4. A desfaçatez do secretário de Estado é inversamente proporcional à sua coragem. Nas imagens divulgadas, é visível o seu incómodo, atrapalhação e até uma reverência paroquial e provinciana, próprios de quem não está de consciência tranquila. Foi incapaz de falar na demissão no momento da grande encenação. Mas pior, foi incapaz de a exigir durante a reunião, que era a sede própria e adequada para o efeito. Que Governo é este que grita e vocifera em Lisboa e que sussurra e titubeia na Europa? Depois de tudo isto, há alguém que deve um pedido de desculpas aos portugueses e esse alguém não é já Dijsselbloem. É mesmo o Governo português, que usa de duplo de padrão e que se entrega a encenações tristes, política e eticamente indignas.

5. Uma palavra ainda para lamentar que uma parte substancial da comunicação social pactue, mesmo que por omissão, com um comportamento deste teor. E que, depois disso, aceite ainda ser o veículo do spinning socialista, procurando mostrar um episódio destes como uma grande “bravata” lusa. Quando na realidade ele é um exemplo de fragilidade, provincianismo e tentativa (em vários casos, conseguida) de instrumentalização da comunicação social.

6. Nada de surpreendente, como tenho tão insistentemente advertido. Basta ver a novela que anda à volta de uma putativa sondagem de Mário Centeno para presidente do Eurogrupo. Qualquer pessoa que se movimente nos meios políticos de Bruxelas sabe que não há uma única alma que, até aqui, tenha aventado essa hipótese. Entre múltiplas personalidades da Comissão, do Conselho e do Parlamento, provenientes de países os mais vários e de diferentes famílias políticas, nenhuma ouviu falar dessa possibilidade. Só em Portugal se falou nisto, por sinal num dia 1 de Abril. É peculiar que jornais como o Expresso ou, ainda ontem, o PÚBLICO assumam esta notícia com base em fontes unicamente portuguesas. Basta consultarem fontes europeias – e têm em Bruxelas e noutras capitais jornalistas com experiência e com boas redes de contactos – para perceberem que, no momento actual, essa possibilidade não passa de uma mera probabilidade estatística. Até pode ser que, depois desta ofensiva governamental junto do circuito mediático, a ideia ganhe algum eco fora de portas e possa enfim ser exportada. Mas não haja ilusões: ela tem origem na vereda que vai de S. Bento ao Largo do Rato e, para já, é essa a dimensão da sua plausibilidade.

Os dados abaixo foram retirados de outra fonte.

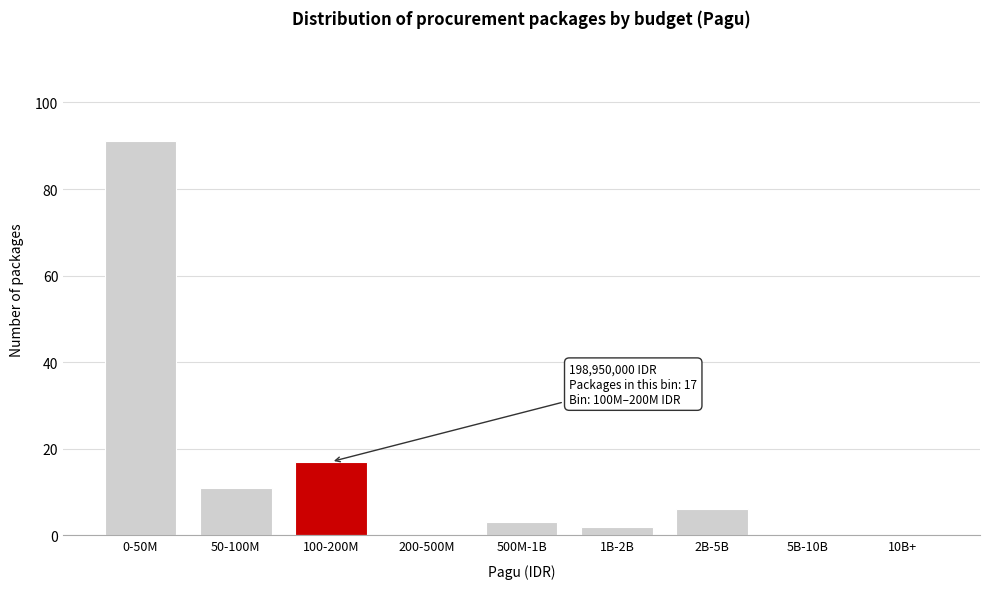

Reading left to right, extract all data points from this chart.

0-50M=91	50-100M=11	100-200M=17	200-500M=0	500M-1B=3	1B-2B=2	2B-5B=6	5B-10B=0	10B+=0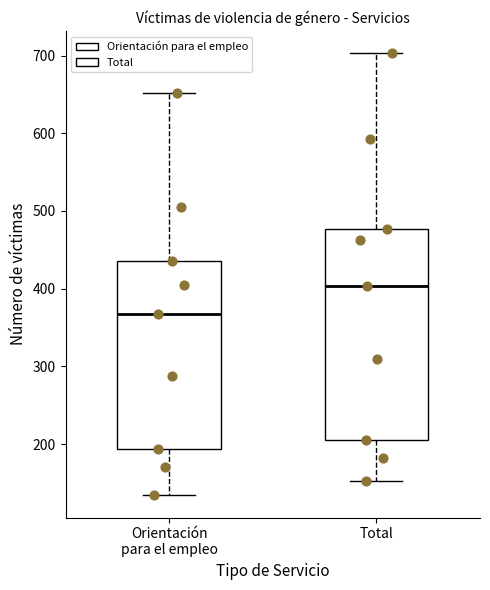

Reading left to right, transcribe this box plot: for each box, give where its median line is, the range the box spans, and where its two whiskers end, as read against the y-axis. The values are not printed on the chart, so give them approximately, as read against the axis.

Orientación para el empleo: median 370, box 190 to 440, whiskers 130 to 650
Total: median 400, box 210 to 480, whiskers 150 to 700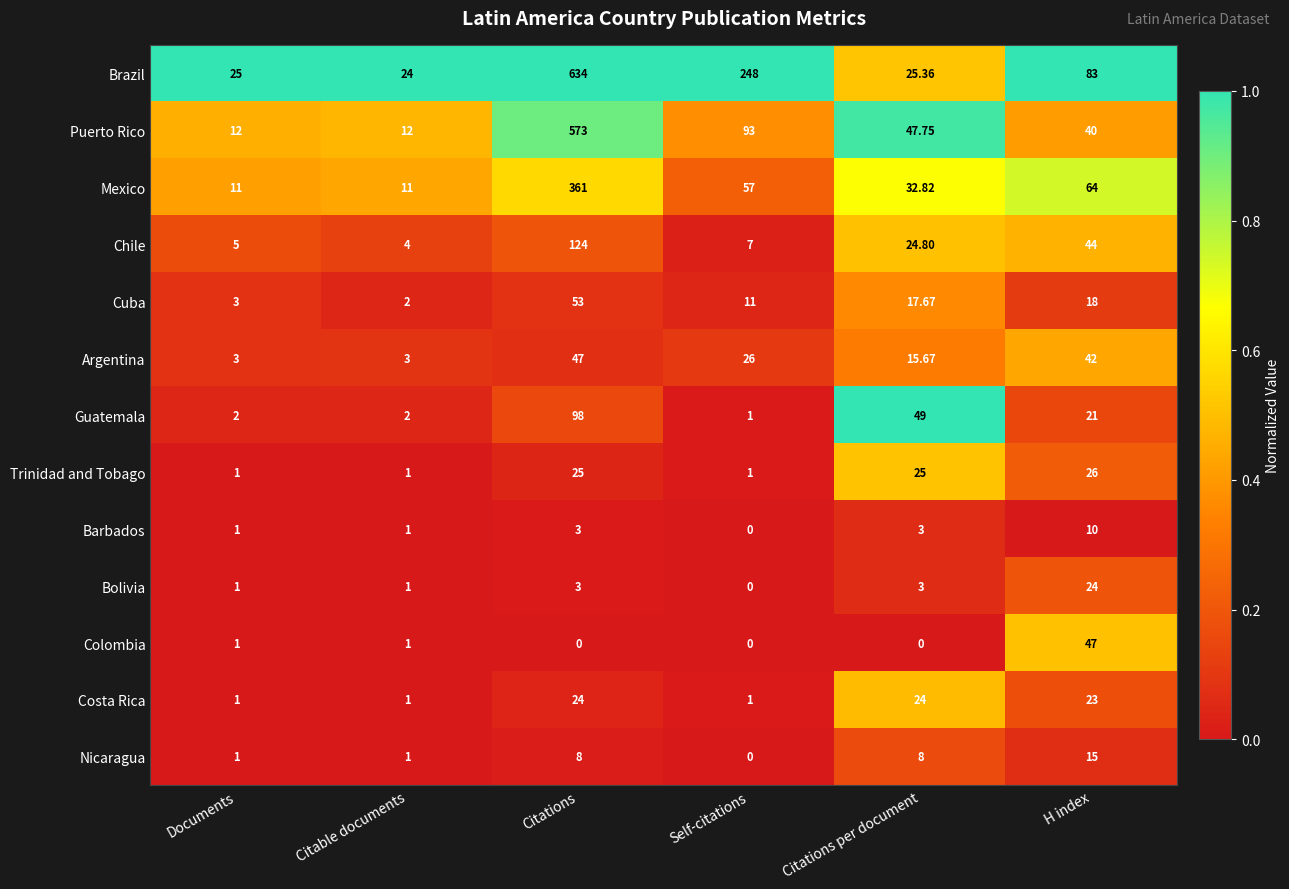

How many data points does each series have?

6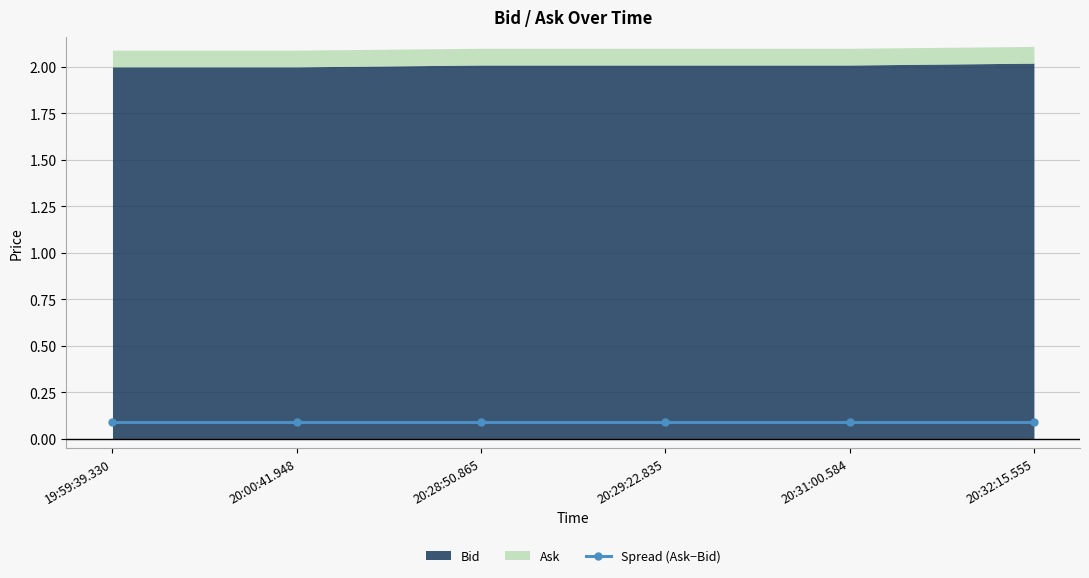

Which has a higher value, 20:00:41.948 or 20:31:00.584?

20:31:00.584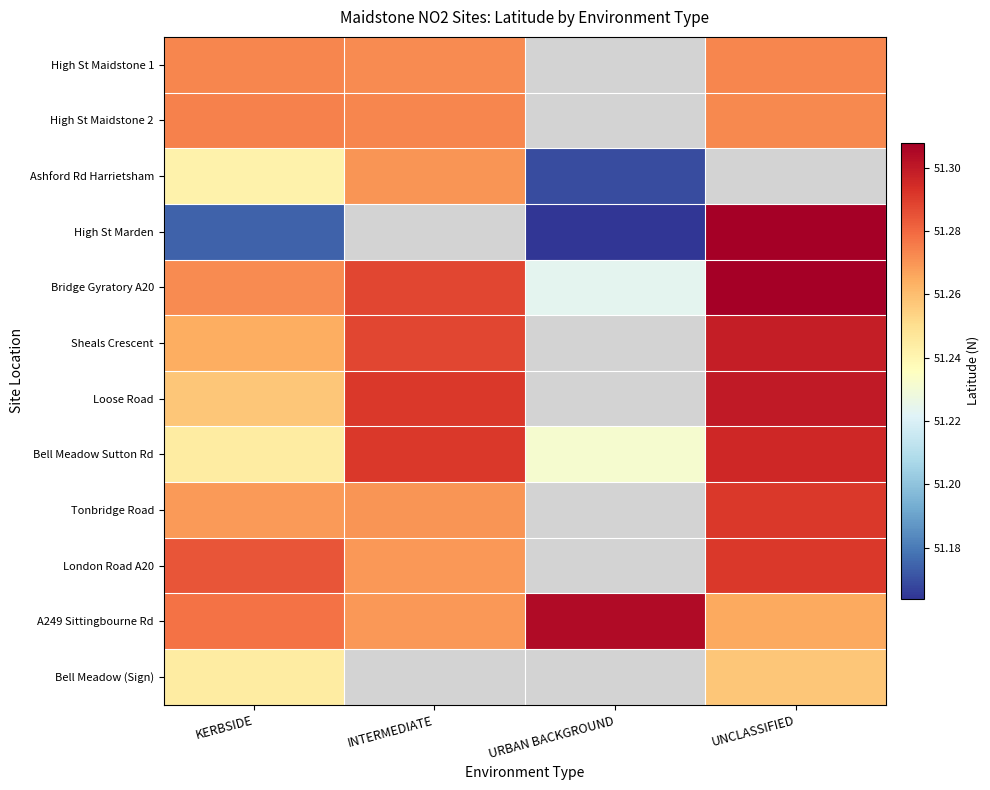

What is the lowest value of the Bridge Gyratory A20 series?

51.2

7. A encenação do episódio Mourinho Félix e a notícia da indicação de Mário Centeno mostram bem que a moda dos factos alternativos não vive só em Washington. Ela – a moda – e eles – os factos alternativos – andam por aí.

SIM

Maria Helena Rocha Pereira. Sublime pioneira na cultura, na arte, na academia, na divulgação dos clássicos. Ninguém pode ficar indiferente à sua versão de A República de Platão: participa seguramente do mundo das ideias.   

NÃO

Viktor Orbán. De há muito que aqui se denuncia a deriva autoritária rumo à democracia iliberal no Leste e na Hungria. O ataque à liberdade académica é o derrame que faz transbordar o copo da paciência europeia.